=== 原文 ===
创建topics :(60个分区，1个副本（主副一共2个）):

./kafka-topics.sh --zookeeper localhost:2181  --create --topic eleme-nginx-log --replication-factor 2 --partitions 60

增加topic的分区数：

./bin/kafka-topics.sh –zookeeper   localhost:2181 –alter –partitions 60 –topic eleme-nginx-log

平衡分区leader，重新选举：适用于节点挂掉恢复之后没有leader在原来的节点
等价于配置项：auto.leader.rebalance.enable

bin/kafka-preferred-replica-election.sh --zookeeper localhost:2181

平衡分区节点分布：

bin/kafka-reassign-partitions.sh -zookeeper localhost:2181 --topics-to-move-json-file topics-to-move.json --broker-list "1,2,3,4,5" --generate 

[root@xg-ops-elk-kafka-1 kafka]# cat topics-to-move.json
{"topics":
[{"topic": "java-standard-application-log"}],
"version":1
}

生成推荐分布，也可以手动编辑，保存在java_balance_topics.json 例如：

{"version":1,"partitions":[{"topic":"java-standard-application-log","partition":30,"replicas":[2]},{"topic":"java-standard-application-log","partition":2,"replicas":[4]},{"topic":"java-standard-application-log","partition":40,"replicas":[2]},....
=== 数据列表 ===
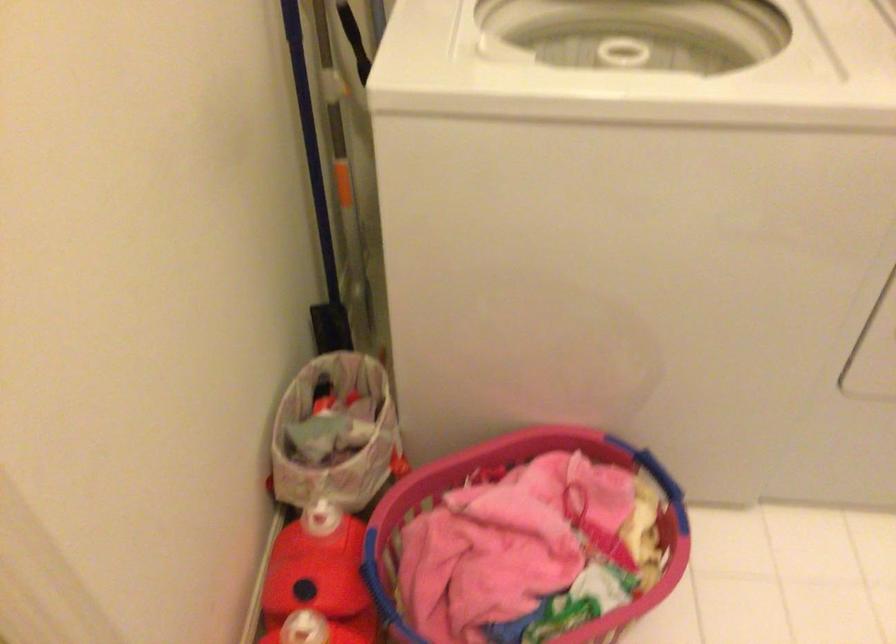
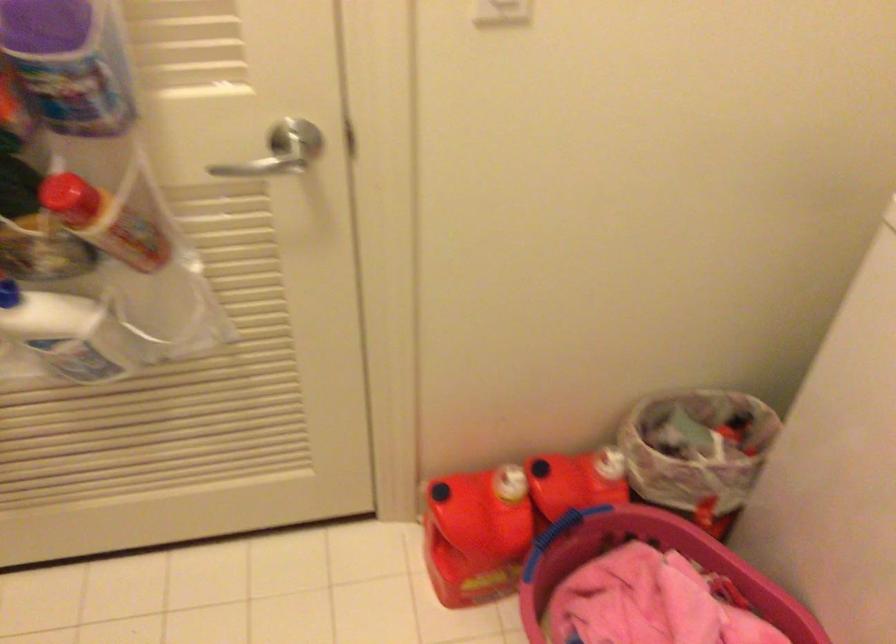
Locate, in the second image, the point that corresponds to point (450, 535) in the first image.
===
=== 数据列表 ===
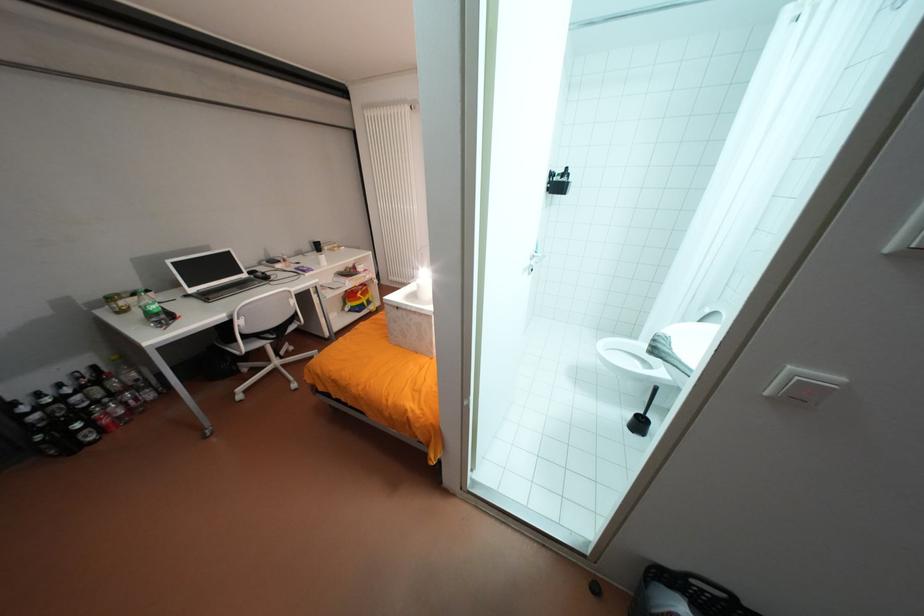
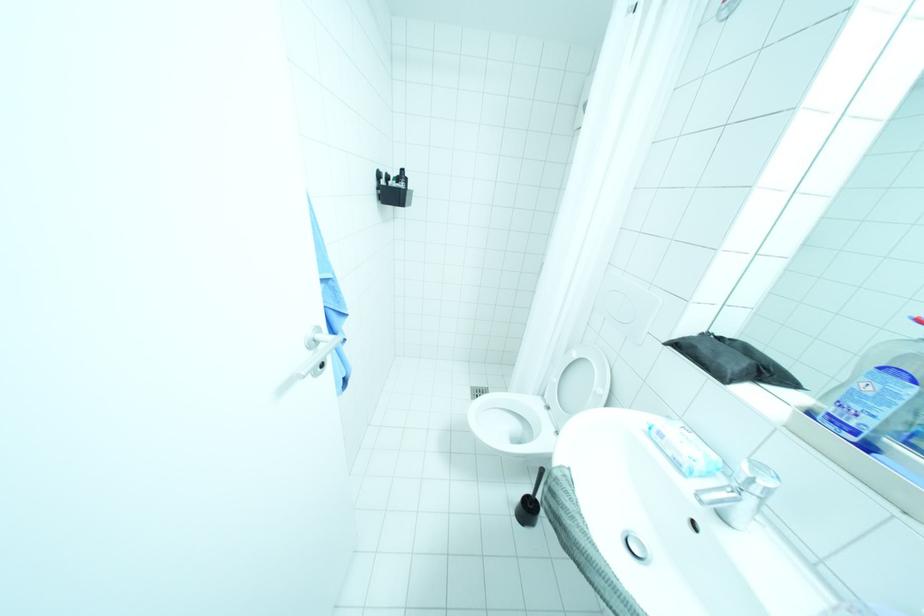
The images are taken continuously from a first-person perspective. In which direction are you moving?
===
任务说明:
(a) Kafka命令笔记在创建 eleme-nginx-log 时写的是"1个副本"，命令中为什么却用 --replication-factor 2？请按笔记里的说明解释。
(b) 写出这份Kafka命令笔记在最后显示的内容之后接下来的部分。

题目解答:
(a) 笔记里的"1个副本"不含主副本。主副本加上这1个副本一共是2个，所以 replication-factor 设为2。

(b)
进行重新分配：

bin/kafka-reassign-partitions.sh  --zookeeper xg-ops-elk-kafka-1:2181,xg-ops-elk-kafka-2:2181,xg-ops-elk-kafka-3:2181 --reassignment-json-file java_balance_topics.json --execute

验证分配进度：

bin/kafka-reassign-partitions.sh  --zookeeper xg-ops-elk-kafka-1:2181,xg-ops-elk-kafka-2:2181,xg-ops-elk-kafka-3:2181 --reassignment-json-file java_balance_topics.json --verify

压测数据：

sh kafka-producer-perf-test.sh --topic ertao_test --num-records 5000000 --record-size 512 --throughput 1000000 --producer-props bootstrap.servers=xg-ops-elk-ngxkf-1:9092,xg-ops-elk-ngxkf-1:9092 acks=all retries=2 linger.ms=1
sh kafka-producer-perf-test.sh --topic ertao_test --num-records 5000000 --record-size 512 --throughput 100
0000 --producer-props bootstrap.servers=xg-ops-elk-ngxkf-1:9092,xg-ops-elk-ngxkf-1:9092 acks=all retries=2 linger.ms=1

sh kafka-producer-perf-test.sh --topic ertao_test --num-records 5000000 --record-size 512 --throughput 1000000 --producer-props bootstrap.servers=xg-ops-elk-ngxkf-1:9092,xg-ops-elk-ngxkf-1:9092 acks=1 retries=2 linger.ms=1

sh kafka-producer-perf-test.sh --topic ertao_test --num-records 5000000 --record-size 512 --throughput 1000000 --producer-props bootstrap.servers=xg-ops-elk-ngxkf-1:9092,xg-ops-elk-ngxkf-1:9092 acks=0 retries=2 linger.ms=1


./kafka-consumer-perf-test.sh --zookeeper localhost:2181 --messages 50000000 --topic ertao_test --threads 1

ES 添加默认模板

es6.x之后，一个index不支持多个type

PUT _template/default

{
  "order": 0,
  "index_patterns": [
    "*"
  ],
  "settings": {
    "index": {
      "refresh_interval": "60s",
      "number_of_shards": "5",
      "translog": {
        "flush_threshold_size": "1gb",
        "sync_interval": "60s",
        "durability": "async"
      },
      "number_of_replicas": "1"
    }
  },
  "mappings": {
    "_default_": {
      "properties": {
        "timestamp": {
          "type": "date",
          "format": "strict_date_optional_time||epoch_millis"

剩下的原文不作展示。